Eventually, the army allowed their doctors to come in to help, and then nurses came from Whitehorse. Corinne Cyr was one of them, and Pearl remembers that Corinne as a wonderful person.
The Geddes family, because of its location separate from Teslin, was spared. None of Pearl’s brothers or sisters succumbed to the scourges that were introduced. She remembers, however, being stricken with yellow jaundice, measles and chicken pox, which were probably acquired from the contractors who followed the army.
She also remembered the tough ground conditions encountered by the soldiers constructing the new road. Opening up the road turned the ground into a quagmire over which a corduroy of logs had to be laid. At least one caterpillar tractor sank into the muskeg and remains there today.
Do you have any memories or stories of the Alaska Highway in the early days? The Alaska Highway Heritage Society Yukon would love to hear them. I would too. You can contact Kathleen Hare, Project Manager of Alaska Highway Heritage Society Yukon at (867) 335-8400 or firstname.lastname@example.org
If you want more information about the project, go to http://ahhsy.wikispaces.com/
Apologies: in my Oct. 8 column about the Windy Arm Trams I quoted a passage from a historian without giving proper credit. It was well known local historian and entrepreneur, Murray Lundberg.
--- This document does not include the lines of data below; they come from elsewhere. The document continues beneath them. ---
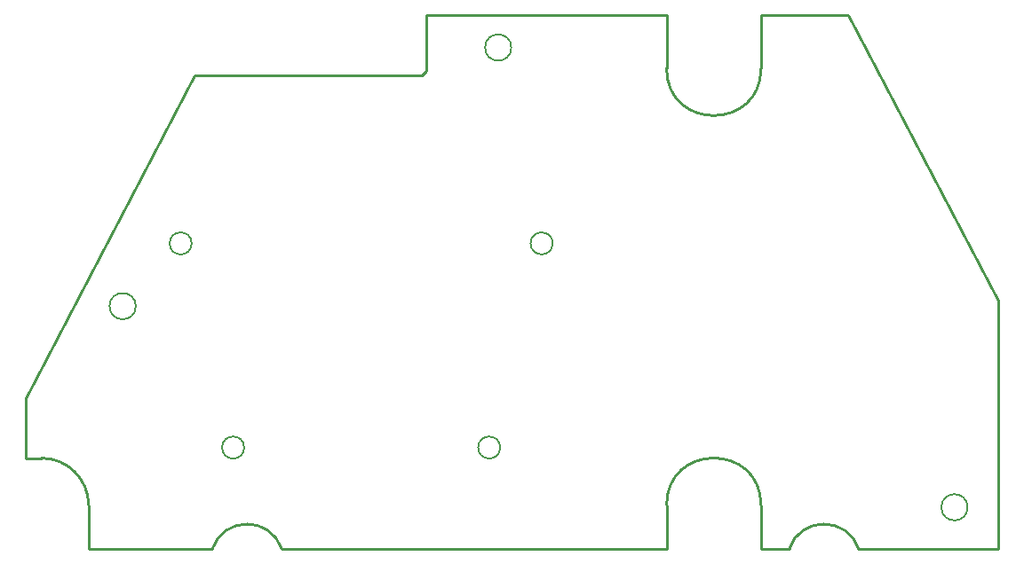
<source format=gko>
G04*
G04 #@! TF.GenerationSoftware,Altium Limited,Altium Designer,21.2.1 (34)*
G04*
G04 Layer_Color=16711935*
%FSLAX44Y44*%
%MOMM*%
G71*
G04*
G04 #@! TF.SameCoordinates,88615370-4C05-4218-9965-B51CFC903A55*
G04*
G04*
G04 #@! TF.FilePolarity,Positive*
G04*
G01*
G75*
%ADD10C,0.2000*%
%ADD11C,0.2500*%
D10*
X209060Y98330D02*
G03*
X209060Y98330I-10500J0D01*
G01*
X159060Y293200D02*
G03*
X159060Y293200I-10500J0D01*
G01*
X503200D02*
G03*
X503200Y293200I-10500J0D01*
G01*
X453200Y98330D02*
G03*
X453200Y98330I-10500J0D01*
G01*
X898750Y41250D02*
G03*
X898750Y41250I-12500J0D01*
G01*
X463750Y480250D02*
G03*
X463750Y480250I-12500J0D01*
G01*
X105750Y233250D02*
G03*
X105750Y233250I-12500J0D01*
G01*
D11*
X701820Y43260D02*
G03*
X611820Y43341I-45000J0D01*
G01*
X795046Y1260D02*
G03*
X728593Y1260I-33226J-11000D01*
G01*
X611820Y460260D02*
G03*
X701820Y460260I45000J0D01*
G01*
X245046Y1260D02*
G03*
X178593Y1260I-33226J-11000D01*
G01*
X60820Y43260D02*
G03*
X15820Y88260I-45000J0D01*
G01*
X382500Y511260D02*
X436010D01*
X378750Y454000D02*
X382500Y457750D01*
Y511260D01*
X436010D02*
X611820D01*
X161651Y454000D02*
X378750D01*
X611820Y1341D02*
Y43341D01*
X701820Y1169D02*
Y43260D01*
X245046Y1260D02*
X611820D01*
X701820Y1169D02*
X728593D01*
X701820Y511260D02*
X784999D01*
X611820Y460260D02*
Y511260D01*
X701820Y460260D02*
Y511260D01*
X784999Y511260D02*
X927820Y238260D01*
X795046Y1260D02*
X927820D01*
Y238260D01*
X60820Y1260D02*
X178593D01*
X820Y145597D02*
X161651Y454000D01*
X60820Y1260D02*
Y43260D01*
X820Y88260D02*
X15820D01*
X820D02*
Y145597D01*
M02*

</source>
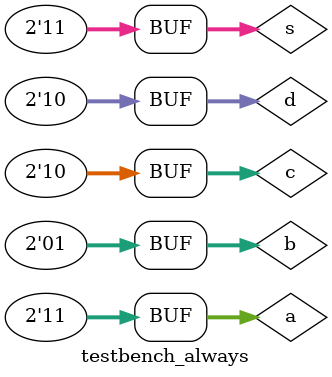
<source format=v>

module testbench_always;

reg [1:0]a;
reg [1:0]b;
reg [1:0]c;
reg [1:0]d;
reg [1:0]s;

wire [1:0]y;
 
 procedural_always uut(.a(a),.b(b),.c(c),.d(d),.s(s),.y(y));
      initial
       begin
		  s=2'b0x; a=2'b0z; b=2'b11; c=2'b01; d=2'b10; 
		   #10
		  
		  s=2'b01; a=2'b00; b=2'b01; c=2'b11; d=2'b10; 
         #10

		  s=2'b01; a=2'b01; b=2'b11; c=2'b00; d=2'b01; 
         #10

		  s=2'b11; a=2'b11; b=2'b01; c=2'b10; d=2'b10; 



end
endmodule

</source>
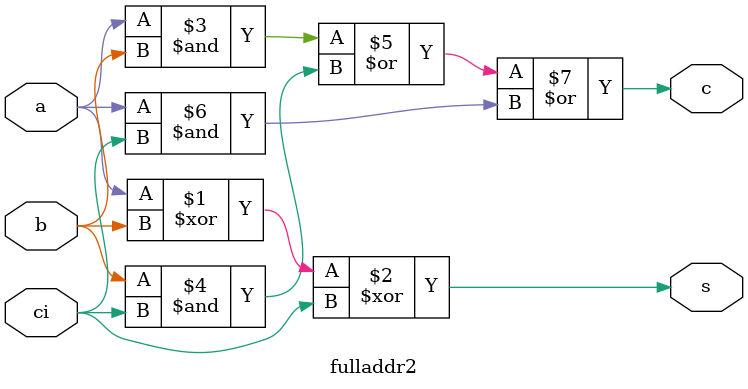
<source format=v>
module fulladdr2(input a, input b, input ci, output s, output c);
assign s = (a^b)^ci;
assign c = a&b | b&ci | a&ci;
endmodule
</source>
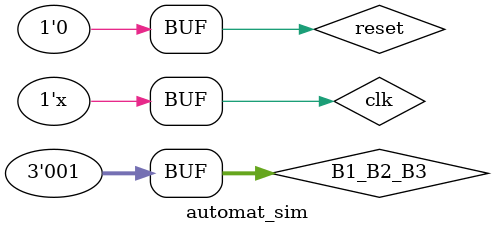
<source format=v>
`timescale 1ns / 1ps

module automat_sim();
    reg clk, reset;
    reg [2:0] B1_B2_B3;
    wire [2:0] EB1_EB2_EBS;
    
    automat a(clk, reset, B1_B2_B3, EB1_EB2_EBS);
    
    initial begin
        clk = 0;
        reset = 1;
        #10 reset = 0;
        // First sim
        #10 B1_B2_B3 = 3'b001; // A -> B
        //#10 B1_B2_B3 = 3'b100; // B -> C
        //#10 B1_B2_B3 = 3'b010; // C -> E
        //#40 B1_B2_B3 = 3'b000; reset = 1; // E -> F -> G -> A
        // Second sim
        //#20 reset = 0; B1_B2_B3 = 3'b100; // A -> B
       // #10 B1_B2_B3 = 3'b100; // B -> C
       // #10 B1_B2_B3 = 3'b001; // C -> D
       // #50 B1_B2_B3 = 3'b000; reset = 1; // D -> E -> F -> G -> A
        // Third sim
      //  #20 reset = 0; B1_B2_B3 = 3'b100; // A -> B
      //  #10 B1_B2_B3 = 3'b010; // B -> F
      //  #30 B1_B2_B3 = 3'b000; reset = 1; // F -> G -> A
    end
    
    always
        #10 clk = ~clk;
endmodule

</source>
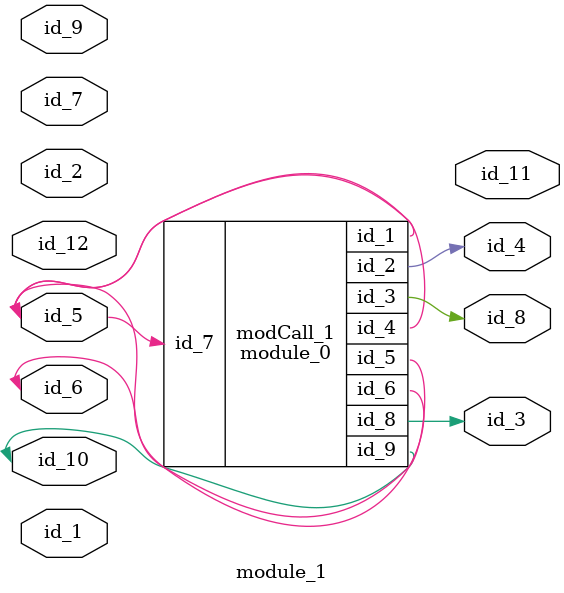
<source format=v>
module module_0 (
    id_1,
    id_2,
    id_3,
    id_4,
    id_5,
    id_6,
    id_7,
    id_8,
    id_9
);
  inout wire id_9;
  output wire id_8;
  input wire id_7;
  output wire id_6;
  output wire id_5;
  output wire id_4;
  output wire id_3;
  output wire id_2;
  inout wire id_1;
  assign id_6 = id_9;
endmodule
module module_1 (
    id_1,
    id_2,
    id_3,
    id_4,
    id_5,
    id_6,
    id_7,
    id_8,
    id_9,
    id_10,
    id_11,
    id_12
);
  input wire id_12;
  output wire id_11;
  inout wire id_10;
  input wire id_9;
  output wire id_8;
  module_0 modCall_1 (
      id_5,
      id_4,
      id_8,
      id_5,
      id_6,
      id_5,
      id_5,
      id_3,
      id_10
  );
  input wire id_7;
  inout wire id_6;
  inout wire id_5;
  output wire id_4;
  output wire id_3;
  inout wire id_2;
  inout wire id_1;
  wire id_13 = id_13;
endmodule

</source>
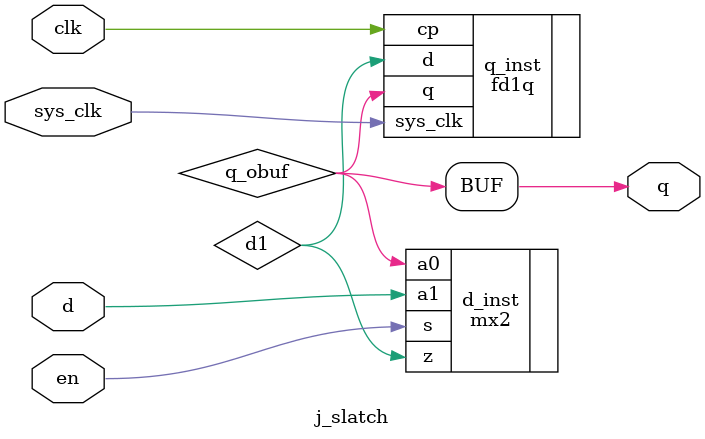
<source format=v>
/* verilator lint_off LITENDIAN */
`include "defs.v"

module j_slatch
(
	output q,
	input d,
	input clk,
	input en,
	input sys_clk // Generated
);
wire d1;

// Output buffers
wire q_obuf;


// Output buffers
assign q = q_obuf;


// LEGO.NET (22) - d : mx2
mx2 d_inst
(
	.z /* OUT */ (d1),
	.a0 /* IN */ (q_obuf),
	.a1 /* IN */ (d),
	.s /* IN */ (en)
);

// LEGO.NET (23) - q : fd1q
fd1q q_inst
(
	.q /* OUT */ (q_obuf),
	.d /* IN */ (d1),
	.cp /* IN */ (clk),
	.sys_clk(sys_clk) // Generated
);
endmodule
/* verilator lint_on LITENDIAN */

</source>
The quotation was from his excellent book Fractured Veins and Broken Dreams: Montana Mountain and the Windy Arm Stampede.
This book is a great example of the history of a region that has long been abandoned, with few voices to speak to the events that occurred there. If anybody were to ask me about the history of this place and time, Fractured Veins and Broken Dreams would be the first book I would recommend.
While I can’t imagine anybody else adding much to the story, Murray tells me that he is planning soon to produce a second edition of this long out of print publication. In it, he will include 40 pages of information excluded from the original book. I, for one, am looking forward to it.